On Tuesday morning, some 20 individuals who identified themselves as employees of the County of San Diego were back at Station No. 56 (the station formerly manned by the volunteer firefighters before the dissolution), making repairs throughout the building. When a JCFPD volunteer entered the station to state that the county workers were trespassing, she was told by one of the workers, “We’re just doing what we’re being told to do.”
Another unresolved issue in this controversy is legal action taken by a Kumeyaay land trust group, which claims a clause in the deed requires that the land be given back to the Native American group if Station 56 ever ceases to be a fire station run by the JCFPD. The trust’s attorney, Ted Griswold of the Procopio law firm, contends that the JCFPD has abandoned the station, albeit against their will, thus a court must ultimately decide the fate of the station and the land on which it sits.
East County Magazine sent Supervisor Jacob a set of detailed questions about concerns which had been expressed by the citizens at her recent town hall meeting in Julian.
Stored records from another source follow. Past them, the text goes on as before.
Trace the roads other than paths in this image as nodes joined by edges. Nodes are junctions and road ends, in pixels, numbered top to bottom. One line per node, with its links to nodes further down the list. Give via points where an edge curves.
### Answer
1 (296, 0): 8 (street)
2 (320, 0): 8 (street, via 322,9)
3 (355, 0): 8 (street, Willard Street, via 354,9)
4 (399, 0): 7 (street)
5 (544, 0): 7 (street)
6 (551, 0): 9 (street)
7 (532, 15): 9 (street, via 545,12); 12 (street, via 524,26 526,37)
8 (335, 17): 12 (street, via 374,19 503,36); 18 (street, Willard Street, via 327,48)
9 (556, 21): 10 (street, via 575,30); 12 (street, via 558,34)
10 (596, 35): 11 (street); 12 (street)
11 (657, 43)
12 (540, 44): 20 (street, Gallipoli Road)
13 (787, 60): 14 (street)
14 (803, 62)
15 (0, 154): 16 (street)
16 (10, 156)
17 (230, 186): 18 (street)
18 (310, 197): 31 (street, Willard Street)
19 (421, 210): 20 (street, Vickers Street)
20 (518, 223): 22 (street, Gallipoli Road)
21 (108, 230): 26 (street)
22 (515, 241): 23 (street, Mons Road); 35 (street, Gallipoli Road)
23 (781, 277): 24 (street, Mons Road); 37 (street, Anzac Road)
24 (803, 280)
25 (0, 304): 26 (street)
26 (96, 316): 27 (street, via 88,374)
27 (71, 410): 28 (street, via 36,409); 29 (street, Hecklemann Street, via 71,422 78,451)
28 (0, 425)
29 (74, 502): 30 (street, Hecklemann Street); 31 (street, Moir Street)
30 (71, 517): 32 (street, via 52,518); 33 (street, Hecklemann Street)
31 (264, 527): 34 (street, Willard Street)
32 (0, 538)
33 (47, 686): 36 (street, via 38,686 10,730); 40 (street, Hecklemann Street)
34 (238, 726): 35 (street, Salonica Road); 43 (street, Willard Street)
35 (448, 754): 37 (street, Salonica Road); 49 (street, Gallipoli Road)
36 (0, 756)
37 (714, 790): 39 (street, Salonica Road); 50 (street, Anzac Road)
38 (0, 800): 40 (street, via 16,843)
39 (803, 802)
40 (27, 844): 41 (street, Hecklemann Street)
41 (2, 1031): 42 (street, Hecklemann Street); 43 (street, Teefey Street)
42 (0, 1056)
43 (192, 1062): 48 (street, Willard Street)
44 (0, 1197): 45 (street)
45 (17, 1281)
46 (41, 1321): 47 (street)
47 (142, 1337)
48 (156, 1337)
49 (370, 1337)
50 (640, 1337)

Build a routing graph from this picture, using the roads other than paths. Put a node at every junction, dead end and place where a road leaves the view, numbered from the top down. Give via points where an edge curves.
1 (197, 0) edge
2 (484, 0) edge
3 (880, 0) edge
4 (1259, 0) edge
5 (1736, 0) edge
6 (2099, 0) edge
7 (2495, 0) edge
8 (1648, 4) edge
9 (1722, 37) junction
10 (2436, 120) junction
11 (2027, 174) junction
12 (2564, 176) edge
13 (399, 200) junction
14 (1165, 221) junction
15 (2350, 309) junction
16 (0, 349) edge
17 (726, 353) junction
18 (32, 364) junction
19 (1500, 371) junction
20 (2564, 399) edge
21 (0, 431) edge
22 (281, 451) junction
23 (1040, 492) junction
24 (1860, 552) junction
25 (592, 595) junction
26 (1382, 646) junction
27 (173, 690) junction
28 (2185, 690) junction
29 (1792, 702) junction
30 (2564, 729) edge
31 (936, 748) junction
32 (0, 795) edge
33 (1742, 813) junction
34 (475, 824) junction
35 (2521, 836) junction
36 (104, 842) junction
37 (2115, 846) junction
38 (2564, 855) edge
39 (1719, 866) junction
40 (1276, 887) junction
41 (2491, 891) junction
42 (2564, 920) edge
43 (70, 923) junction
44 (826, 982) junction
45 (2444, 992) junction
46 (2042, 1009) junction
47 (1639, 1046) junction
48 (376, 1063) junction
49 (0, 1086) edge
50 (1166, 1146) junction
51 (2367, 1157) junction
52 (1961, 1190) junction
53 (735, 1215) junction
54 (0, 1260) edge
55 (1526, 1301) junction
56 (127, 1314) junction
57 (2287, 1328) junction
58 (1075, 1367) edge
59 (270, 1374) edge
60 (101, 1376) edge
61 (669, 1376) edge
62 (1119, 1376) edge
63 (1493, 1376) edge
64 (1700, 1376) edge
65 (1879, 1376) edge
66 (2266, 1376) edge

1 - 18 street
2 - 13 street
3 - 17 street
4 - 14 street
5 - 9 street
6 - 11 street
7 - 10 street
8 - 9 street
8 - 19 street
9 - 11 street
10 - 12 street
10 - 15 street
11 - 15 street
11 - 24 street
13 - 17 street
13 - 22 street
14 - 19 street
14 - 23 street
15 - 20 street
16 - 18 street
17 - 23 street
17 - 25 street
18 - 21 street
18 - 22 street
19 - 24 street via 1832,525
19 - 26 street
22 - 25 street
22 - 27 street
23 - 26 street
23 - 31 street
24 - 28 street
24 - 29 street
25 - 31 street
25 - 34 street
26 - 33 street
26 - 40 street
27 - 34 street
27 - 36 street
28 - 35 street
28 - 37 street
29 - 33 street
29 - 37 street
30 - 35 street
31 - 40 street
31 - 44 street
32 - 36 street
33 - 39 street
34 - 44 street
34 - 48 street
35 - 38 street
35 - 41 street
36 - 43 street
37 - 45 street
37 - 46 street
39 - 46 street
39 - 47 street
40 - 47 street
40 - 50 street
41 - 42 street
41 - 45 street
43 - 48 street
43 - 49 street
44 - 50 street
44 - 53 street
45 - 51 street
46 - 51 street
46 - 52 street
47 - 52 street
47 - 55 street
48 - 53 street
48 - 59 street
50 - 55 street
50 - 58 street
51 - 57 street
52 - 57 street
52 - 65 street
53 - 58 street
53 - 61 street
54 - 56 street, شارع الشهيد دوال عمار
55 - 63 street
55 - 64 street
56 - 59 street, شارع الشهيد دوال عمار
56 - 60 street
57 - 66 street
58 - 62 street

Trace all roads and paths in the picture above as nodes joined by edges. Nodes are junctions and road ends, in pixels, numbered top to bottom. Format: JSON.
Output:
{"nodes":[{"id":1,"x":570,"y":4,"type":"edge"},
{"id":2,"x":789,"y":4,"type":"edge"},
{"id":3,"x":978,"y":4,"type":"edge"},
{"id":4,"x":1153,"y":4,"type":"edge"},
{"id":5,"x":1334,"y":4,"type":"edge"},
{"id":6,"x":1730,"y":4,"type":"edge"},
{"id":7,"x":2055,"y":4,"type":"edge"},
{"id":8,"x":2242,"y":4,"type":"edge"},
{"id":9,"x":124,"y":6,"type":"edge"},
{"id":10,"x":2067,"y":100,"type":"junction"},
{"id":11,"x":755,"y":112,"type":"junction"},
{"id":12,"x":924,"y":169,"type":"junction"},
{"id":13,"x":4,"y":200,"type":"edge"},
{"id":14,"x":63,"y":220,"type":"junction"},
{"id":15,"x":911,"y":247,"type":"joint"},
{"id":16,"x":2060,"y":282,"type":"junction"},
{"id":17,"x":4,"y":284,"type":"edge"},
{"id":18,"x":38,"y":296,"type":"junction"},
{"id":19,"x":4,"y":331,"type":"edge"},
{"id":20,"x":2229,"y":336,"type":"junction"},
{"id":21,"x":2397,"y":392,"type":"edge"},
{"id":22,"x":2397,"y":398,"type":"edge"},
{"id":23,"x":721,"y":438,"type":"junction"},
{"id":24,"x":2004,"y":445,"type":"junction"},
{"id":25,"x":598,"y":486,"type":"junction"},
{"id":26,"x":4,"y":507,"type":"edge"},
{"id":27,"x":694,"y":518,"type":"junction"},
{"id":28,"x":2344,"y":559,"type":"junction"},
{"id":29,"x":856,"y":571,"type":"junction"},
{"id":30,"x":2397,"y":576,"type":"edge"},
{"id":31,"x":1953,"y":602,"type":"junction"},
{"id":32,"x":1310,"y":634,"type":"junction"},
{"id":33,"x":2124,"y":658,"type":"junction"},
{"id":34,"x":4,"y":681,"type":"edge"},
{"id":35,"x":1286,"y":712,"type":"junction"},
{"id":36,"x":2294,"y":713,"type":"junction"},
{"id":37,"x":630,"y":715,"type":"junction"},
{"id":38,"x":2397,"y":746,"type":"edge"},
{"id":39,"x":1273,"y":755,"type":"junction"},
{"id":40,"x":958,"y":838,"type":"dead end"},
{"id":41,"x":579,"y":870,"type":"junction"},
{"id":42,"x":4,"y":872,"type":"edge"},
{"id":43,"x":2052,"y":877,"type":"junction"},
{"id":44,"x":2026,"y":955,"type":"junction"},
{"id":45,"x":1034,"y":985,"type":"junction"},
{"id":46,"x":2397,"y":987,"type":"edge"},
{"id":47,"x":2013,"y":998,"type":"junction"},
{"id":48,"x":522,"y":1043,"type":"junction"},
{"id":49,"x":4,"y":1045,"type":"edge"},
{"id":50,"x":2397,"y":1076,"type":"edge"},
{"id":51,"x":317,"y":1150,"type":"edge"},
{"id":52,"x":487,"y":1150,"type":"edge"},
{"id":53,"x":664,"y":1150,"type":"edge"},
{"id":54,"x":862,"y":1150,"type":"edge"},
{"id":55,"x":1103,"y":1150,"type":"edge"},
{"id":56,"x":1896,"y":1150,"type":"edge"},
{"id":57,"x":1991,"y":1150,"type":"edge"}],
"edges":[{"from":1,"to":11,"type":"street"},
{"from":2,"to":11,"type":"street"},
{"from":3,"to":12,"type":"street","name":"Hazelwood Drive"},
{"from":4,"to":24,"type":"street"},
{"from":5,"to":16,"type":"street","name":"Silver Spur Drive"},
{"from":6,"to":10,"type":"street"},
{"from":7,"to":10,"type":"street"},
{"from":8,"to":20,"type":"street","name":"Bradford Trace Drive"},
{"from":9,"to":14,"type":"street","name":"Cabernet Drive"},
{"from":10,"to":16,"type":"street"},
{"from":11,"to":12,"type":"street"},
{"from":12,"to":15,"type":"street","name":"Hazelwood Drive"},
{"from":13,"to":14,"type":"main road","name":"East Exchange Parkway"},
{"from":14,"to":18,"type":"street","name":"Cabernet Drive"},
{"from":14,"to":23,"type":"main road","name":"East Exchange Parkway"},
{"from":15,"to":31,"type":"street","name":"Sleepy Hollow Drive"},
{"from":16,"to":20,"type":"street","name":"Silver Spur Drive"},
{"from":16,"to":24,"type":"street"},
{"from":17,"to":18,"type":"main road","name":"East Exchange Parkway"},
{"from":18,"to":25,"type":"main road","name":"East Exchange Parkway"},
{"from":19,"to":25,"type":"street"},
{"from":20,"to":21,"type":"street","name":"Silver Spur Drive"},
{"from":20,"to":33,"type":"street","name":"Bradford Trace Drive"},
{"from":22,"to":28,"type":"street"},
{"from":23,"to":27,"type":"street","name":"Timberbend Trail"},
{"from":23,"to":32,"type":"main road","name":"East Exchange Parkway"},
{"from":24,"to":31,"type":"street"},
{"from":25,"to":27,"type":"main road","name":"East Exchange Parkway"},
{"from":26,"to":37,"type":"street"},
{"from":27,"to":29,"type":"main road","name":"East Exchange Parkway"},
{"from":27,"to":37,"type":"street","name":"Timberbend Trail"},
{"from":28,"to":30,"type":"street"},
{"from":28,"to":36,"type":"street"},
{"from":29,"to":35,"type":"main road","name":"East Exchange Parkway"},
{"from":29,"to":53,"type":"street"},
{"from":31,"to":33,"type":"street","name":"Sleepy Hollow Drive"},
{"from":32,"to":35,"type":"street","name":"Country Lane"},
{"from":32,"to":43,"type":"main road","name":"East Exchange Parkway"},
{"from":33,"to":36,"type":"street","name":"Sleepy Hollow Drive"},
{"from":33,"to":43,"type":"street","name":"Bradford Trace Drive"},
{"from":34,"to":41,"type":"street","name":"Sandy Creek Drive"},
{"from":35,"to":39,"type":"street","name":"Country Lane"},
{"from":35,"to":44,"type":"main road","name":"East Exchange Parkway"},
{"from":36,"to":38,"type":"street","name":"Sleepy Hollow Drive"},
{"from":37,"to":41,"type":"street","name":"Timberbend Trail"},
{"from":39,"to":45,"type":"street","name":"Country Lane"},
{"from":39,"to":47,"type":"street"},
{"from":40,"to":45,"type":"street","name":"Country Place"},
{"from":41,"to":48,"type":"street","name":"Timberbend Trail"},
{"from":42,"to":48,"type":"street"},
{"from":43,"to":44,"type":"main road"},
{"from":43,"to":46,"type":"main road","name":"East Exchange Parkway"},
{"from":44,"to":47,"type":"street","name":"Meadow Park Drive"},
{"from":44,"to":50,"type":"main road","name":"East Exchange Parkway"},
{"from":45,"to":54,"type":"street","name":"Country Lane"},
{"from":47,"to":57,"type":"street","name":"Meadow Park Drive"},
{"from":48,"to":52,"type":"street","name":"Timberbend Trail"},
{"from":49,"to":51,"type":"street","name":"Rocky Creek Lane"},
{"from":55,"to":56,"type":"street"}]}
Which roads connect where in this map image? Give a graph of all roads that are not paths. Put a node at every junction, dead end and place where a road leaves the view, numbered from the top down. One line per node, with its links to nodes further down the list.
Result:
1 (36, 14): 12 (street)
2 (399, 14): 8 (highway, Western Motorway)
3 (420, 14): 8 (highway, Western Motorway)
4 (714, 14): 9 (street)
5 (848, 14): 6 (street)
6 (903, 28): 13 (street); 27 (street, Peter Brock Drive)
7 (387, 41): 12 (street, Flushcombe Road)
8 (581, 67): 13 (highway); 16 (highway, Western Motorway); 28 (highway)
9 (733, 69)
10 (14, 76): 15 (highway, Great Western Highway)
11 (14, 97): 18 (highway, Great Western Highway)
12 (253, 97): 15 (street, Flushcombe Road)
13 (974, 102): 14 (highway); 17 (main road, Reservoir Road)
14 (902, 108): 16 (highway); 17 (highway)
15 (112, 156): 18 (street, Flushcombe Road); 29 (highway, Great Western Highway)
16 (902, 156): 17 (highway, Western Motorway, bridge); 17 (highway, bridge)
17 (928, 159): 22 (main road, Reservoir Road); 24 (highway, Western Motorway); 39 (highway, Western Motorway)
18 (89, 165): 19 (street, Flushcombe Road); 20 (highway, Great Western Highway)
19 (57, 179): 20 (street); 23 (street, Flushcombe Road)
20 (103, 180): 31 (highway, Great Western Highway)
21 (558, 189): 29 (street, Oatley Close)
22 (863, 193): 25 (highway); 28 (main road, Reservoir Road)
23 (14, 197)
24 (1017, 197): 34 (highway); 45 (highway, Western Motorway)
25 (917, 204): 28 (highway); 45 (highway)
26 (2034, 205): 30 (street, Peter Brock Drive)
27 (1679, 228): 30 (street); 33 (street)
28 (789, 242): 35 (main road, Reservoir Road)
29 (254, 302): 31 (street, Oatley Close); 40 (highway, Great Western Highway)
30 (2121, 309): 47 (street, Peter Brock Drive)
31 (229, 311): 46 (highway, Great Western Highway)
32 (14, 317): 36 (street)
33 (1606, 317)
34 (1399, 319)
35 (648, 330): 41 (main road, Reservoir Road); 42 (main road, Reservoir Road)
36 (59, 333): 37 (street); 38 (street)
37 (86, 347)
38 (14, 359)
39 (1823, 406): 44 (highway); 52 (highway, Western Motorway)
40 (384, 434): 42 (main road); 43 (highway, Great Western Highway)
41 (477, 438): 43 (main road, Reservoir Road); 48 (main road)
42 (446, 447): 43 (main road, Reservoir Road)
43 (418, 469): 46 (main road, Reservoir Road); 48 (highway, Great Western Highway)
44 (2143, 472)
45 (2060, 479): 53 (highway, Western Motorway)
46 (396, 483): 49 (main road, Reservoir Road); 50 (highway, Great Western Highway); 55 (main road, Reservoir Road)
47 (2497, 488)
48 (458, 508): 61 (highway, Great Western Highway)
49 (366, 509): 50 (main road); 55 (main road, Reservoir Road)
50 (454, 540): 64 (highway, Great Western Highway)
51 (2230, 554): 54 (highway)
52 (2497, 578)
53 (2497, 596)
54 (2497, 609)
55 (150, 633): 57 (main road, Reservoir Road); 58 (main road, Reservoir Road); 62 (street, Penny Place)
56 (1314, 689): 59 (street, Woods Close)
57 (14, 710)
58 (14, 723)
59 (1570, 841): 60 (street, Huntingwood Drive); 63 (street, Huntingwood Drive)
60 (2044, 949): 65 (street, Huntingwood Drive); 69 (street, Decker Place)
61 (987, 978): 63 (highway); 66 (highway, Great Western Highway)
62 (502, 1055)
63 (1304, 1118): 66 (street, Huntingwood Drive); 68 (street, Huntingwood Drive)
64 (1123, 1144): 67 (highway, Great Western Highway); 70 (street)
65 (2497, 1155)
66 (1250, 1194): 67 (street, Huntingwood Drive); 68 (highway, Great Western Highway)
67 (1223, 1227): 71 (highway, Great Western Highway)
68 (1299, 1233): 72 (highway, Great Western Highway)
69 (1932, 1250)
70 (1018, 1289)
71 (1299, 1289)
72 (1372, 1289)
ECM’s questions included what if anything will be done to prevent the CFA/CAL FIRE from leaving the Julian area without fire and medical protection at times amd what will be done to resolve the problem of four-wheel drive vehicles replaced with two-wheel drive vehicles. ECM also asked for elaboration on her admission that there are “glitches” in the process, a detailed explanation of her statement at the town hall that the election “was not fair” due to landowners being unable to vote, an for verifiable details of “how Julian’s fire and medical protection has been improved since the takeover,” as residents were promised by the county would occur.
To that Jacob minimally responded, “Although the court’s decision is being appealed, it’s my hope the focus can now be on coming together as a community. Julian is a special place, and I know that we will get through this challenging period. All of us want the same thing – a safer, better protected Julian.”
But she provided no details on how to accomplish that goal.